Read Running in the Family Online
Authors: Michael Ondaatje
Fortinbras. Edgar. Christopher, my sisters, Wendy, myself. I think all of our lives have been terribly shaped by what went on before us. And why of Shakespeare’s cast of characters do I remain most curious about Edgar? Who if I look deeper into the metaphor, torments his father over an imaginary cliff.
Words such as
love, passion, duty
, are so continually used they grow to have no meaning—except as coins or weapons. Hard language softens. I never knew what my father felt of these “things.” My loss was that I never spoke to him as an adult. Was he locked
in the ceremony of being “a father”? He died before I even thought of such things.
I long for the moment in the play where Edgar reveals himself to Gloucester and it never happens. Look I am the son who has grown up. I am the son you have made hazardous, who still loves you. I am now part of an adult’s ceremony, but I want to say I am writing this book about you at a time when I am least sure about such words.… Give me your arm. Let go my hand. Give me your arm. Give the word. “Sweet Marjoram” … a tender herb.
There is a story about my father I cannot come to terms with. It is one of the versions of his train escapade. In this one he had escaped from the train and run off naked into the jungle. (“Your father had a runaway complex,” someone has already told me.) His friend Arthur was called to find him and persuade him back. When Arthur eventually tracked him down this is what he saw.
My father is walking towards him, huge and naked. In one hand he holds five ropes, and dangling on the end of each of them is a black dog. None of the five are touching the ground. He is holding his arm outstretched, holding them with one arm as if he has supernatural strength. Terrible noises are coming from him and from the dogs as if there is a conversation between them that is subterranean, volcanic. All their tongues hanging out.
They were probably stray dogs which my father had stumbled on in jungle villages, he had perhaps picked them up as he walked along. He was a man who loved dogs. But this scene had no humour or gentleness in it. The dogs were too powerful to be in danger of being strangled. The danger was to the naked man who held them at arm’s length, towards whom they swung like large dark magnets. He did not recognize Arthur, he would not let go of the ropes. He had captured all the evil in the regions he had passed through and was holding it.
Arthur cut the ropes and the animals splashed to the ground, writhing free and escaping. He guided my father back to the road and the car that his sister Stephy waited in. They put him in the back seat, his arm still held away from him, now out of the open car window. All the way to Colombo the lengths of rope dangled from his fist in the hot passing air.

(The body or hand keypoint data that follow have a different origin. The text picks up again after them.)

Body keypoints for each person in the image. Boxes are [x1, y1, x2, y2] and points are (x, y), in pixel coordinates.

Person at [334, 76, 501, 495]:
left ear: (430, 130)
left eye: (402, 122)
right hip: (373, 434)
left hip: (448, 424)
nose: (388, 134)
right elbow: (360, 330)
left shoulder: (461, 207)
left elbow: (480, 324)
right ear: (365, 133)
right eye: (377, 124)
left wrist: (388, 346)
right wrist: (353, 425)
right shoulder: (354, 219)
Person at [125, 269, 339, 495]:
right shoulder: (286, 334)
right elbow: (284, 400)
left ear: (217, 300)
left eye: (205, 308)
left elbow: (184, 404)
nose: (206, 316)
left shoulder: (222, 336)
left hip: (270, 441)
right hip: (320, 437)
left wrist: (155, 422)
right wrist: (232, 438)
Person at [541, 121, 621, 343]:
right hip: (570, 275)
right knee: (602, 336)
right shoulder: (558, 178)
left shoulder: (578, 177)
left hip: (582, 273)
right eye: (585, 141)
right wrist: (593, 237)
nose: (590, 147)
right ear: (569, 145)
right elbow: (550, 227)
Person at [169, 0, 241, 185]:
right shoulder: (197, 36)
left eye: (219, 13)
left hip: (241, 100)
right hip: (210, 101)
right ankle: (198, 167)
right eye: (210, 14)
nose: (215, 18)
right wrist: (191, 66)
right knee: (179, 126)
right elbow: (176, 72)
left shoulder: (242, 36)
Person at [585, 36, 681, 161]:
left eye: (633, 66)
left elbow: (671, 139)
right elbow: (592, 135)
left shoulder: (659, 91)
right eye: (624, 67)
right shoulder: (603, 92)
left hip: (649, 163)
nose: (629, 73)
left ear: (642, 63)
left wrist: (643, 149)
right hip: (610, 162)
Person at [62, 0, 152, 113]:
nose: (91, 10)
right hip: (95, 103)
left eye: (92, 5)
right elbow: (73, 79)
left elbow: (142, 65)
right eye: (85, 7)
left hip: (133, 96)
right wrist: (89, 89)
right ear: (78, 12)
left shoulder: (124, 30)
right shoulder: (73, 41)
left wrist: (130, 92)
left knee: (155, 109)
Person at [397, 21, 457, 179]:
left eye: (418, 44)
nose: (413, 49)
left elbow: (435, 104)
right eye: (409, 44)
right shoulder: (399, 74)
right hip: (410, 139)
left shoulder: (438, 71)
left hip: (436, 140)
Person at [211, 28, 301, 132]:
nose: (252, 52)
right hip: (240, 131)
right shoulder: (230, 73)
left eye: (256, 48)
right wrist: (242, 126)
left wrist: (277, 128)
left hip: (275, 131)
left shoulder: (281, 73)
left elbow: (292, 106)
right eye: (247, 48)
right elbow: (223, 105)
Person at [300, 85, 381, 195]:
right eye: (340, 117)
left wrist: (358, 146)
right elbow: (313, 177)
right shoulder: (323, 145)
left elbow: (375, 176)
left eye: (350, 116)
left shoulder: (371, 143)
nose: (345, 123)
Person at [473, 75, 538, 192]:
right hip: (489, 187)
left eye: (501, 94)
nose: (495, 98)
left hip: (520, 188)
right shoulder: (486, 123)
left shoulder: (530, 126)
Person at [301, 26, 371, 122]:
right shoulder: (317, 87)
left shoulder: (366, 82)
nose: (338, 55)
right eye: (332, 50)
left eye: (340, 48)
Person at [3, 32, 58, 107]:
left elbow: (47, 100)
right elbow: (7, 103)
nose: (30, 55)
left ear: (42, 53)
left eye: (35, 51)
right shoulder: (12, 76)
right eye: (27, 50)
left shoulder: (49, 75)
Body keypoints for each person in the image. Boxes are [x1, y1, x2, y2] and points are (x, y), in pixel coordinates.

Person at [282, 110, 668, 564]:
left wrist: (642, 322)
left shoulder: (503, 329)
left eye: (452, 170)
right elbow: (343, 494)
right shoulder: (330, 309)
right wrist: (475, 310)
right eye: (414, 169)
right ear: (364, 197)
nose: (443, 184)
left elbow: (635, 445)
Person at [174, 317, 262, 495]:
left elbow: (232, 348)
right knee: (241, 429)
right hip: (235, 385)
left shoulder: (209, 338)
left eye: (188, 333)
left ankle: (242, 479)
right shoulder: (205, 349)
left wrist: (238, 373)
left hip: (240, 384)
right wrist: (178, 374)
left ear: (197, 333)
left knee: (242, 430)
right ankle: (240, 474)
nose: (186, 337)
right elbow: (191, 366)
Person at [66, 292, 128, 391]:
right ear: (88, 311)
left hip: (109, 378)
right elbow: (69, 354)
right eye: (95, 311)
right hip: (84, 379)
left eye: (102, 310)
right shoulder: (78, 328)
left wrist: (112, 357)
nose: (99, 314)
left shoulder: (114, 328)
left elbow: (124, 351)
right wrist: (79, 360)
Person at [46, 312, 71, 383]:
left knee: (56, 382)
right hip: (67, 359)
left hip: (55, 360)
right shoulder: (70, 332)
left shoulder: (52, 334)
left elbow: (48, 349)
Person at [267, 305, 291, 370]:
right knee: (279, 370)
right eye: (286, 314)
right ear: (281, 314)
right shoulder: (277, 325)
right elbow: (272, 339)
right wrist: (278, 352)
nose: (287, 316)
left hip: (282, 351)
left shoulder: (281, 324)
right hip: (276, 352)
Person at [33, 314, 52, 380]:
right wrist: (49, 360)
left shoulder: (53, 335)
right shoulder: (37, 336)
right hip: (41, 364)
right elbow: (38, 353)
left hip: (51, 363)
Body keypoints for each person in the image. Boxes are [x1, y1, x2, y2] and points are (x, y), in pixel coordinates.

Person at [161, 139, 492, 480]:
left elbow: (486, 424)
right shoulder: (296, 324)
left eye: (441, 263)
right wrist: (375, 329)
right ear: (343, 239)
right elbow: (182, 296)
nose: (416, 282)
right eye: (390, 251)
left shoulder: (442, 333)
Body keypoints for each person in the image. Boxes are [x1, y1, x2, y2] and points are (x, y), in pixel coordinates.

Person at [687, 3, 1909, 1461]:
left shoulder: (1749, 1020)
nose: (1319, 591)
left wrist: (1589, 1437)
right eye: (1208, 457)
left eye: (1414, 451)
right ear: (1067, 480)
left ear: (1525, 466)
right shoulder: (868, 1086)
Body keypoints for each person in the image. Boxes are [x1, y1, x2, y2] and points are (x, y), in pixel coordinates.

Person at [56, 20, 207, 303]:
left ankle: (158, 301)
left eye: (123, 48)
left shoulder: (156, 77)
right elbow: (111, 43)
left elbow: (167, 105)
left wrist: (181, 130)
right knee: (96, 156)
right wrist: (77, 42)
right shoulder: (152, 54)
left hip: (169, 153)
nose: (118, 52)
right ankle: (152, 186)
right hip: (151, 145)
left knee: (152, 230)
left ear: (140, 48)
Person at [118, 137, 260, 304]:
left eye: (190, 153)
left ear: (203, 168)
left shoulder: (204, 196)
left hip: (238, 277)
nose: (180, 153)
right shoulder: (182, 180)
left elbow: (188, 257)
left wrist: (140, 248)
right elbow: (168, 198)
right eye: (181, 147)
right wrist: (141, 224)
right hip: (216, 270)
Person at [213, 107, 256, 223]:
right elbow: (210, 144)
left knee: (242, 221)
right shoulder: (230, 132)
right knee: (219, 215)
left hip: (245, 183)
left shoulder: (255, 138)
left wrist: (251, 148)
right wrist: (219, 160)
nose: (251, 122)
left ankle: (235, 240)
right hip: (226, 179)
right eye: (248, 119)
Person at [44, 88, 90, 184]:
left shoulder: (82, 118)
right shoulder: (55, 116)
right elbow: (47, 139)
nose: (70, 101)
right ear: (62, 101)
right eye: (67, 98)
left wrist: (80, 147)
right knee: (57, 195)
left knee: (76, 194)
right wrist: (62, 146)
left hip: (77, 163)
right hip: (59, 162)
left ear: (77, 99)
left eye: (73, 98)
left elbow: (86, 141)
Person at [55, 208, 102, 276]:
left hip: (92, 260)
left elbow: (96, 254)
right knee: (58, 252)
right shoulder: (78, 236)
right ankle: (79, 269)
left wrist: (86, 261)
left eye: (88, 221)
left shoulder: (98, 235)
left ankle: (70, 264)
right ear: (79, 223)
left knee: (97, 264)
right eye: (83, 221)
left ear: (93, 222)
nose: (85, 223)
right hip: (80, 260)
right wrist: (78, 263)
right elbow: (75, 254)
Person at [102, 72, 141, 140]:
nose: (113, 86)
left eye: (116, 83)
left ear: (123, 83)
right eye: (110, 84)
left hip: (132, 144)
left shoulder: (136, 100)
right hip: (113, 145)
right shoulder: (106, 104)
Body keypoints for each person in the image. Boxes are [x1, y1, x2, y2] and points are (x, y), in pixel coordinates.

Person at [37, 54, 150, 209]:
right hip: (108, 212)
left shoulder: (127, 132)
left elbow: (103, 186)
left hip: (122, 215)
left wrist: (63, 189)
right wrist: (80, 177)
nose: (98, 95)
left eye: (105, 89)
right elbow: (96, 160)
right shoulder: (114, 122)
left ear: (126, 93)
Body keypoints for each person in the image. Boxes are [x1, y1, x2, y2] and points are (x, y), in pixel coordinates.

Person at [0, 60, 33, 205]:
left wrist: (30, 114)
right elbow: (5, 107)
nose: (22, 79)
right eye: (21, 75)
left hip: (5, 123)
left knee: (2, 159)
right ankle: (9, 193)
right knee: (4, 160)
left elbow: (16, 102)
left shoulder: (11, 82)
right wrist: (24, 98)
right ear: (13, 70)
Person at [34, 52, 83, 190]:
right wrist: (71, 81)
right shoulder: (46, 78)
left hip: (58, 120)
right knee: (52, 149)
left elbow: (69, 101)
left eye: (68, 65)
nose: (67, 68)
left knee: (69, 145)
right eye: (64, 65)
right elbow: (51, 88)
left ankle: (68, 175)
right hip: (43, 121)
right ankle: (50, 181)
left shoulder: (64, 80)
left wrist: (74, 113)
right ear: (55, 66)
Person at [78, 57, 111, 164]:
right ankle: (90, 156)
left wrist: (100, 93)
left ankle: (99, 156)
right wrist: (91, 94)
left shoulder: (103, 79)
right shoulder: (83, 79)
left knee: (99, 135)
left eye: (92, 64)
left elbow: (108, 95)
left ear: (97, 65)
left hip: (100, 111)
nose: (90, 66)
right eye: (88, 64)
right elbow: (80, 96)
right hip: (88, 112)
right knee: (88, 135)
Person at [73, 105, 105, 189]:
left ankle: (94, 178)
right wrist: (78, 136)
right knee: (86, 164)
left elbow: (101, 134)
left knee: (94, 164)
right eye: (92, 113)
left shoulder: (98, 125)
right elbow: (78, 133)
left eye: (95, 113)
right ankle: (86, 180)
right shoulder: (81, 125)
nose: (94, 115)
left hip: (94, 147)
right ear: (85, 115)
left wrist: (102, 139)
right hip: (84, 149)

After the morning’s drive to Colombo, after the meeting with Doris—tense, speaking in whispers in the hotel lobby—he would force himself to sit on the terrace overlooking the sea. Would sit in the sunlight drinking beers, which he ordered ice-cold, and finishing them before the sweat even evaporated from the surface of the bottle. Poured out the glasses of Nuwara Eliya beer. He sat there all afternoon, hoping she would notice him and come down to speak with him properly, truthfully. He wanted his wife to stop this
posing
at her work. Had to speak with her. He could hardly remember where the children were now. Two in school in England, one in Kegalle, one in Colombo.…
Till 5 o’clock, he sat out on the blue terrace with the blaze of sun on him—determined to be somewhere where they could be alone if she changed her mind and came down to him—not with the other guests and drinkers in the cool shadows of the lobby of
the Mount Lavinia Hotel. He recalled everyone. Their crowd. Noel, Trevor, Francis who was dead now, Dorothy who ran riot. All burghers and Sinhalese families, separate from the Europeans. The memory of his friends was with him in the sun. He poured them out of the bottles into his glass tankard and drank. He remembered Harold Tooby from his schooldays and his years at Cambridge where the code was “you can always get away with more than you think you can get away with.…” Till Lionel Wendt accidentally told his father of the deception. Lionel always guilty over this, who gave him and Doris a painting by George Keyt for their wedding. He still had that in any case, and the wooden statue of a woman he had picked up at an auction which everyone else hated. Objects had stayed and people disappeared.
At five he got into the white Ford. She had not come down to him. And he drove to F. X. Pereira in the Ridgeway Building and bought cases of beer and gin to take back to Kegalle. Then he parked near the Galle Face Hotel, old haunt, and crossed the street to the bar where journalists and others from Lake House sat and talked politics, talked rubbish, talked about sport, which he was not at all interested in now. Did not mention Doris. Drank and laughed and listened, till eleven at night at which time they all went home to their wives. He walked down Galle Road and ate a meal at a Muslim restaurant, sitting alone in one of the frail wooden booths, the food so hot it would sear back the drunkenness and sleepiness, and then got into his car. This was 1947.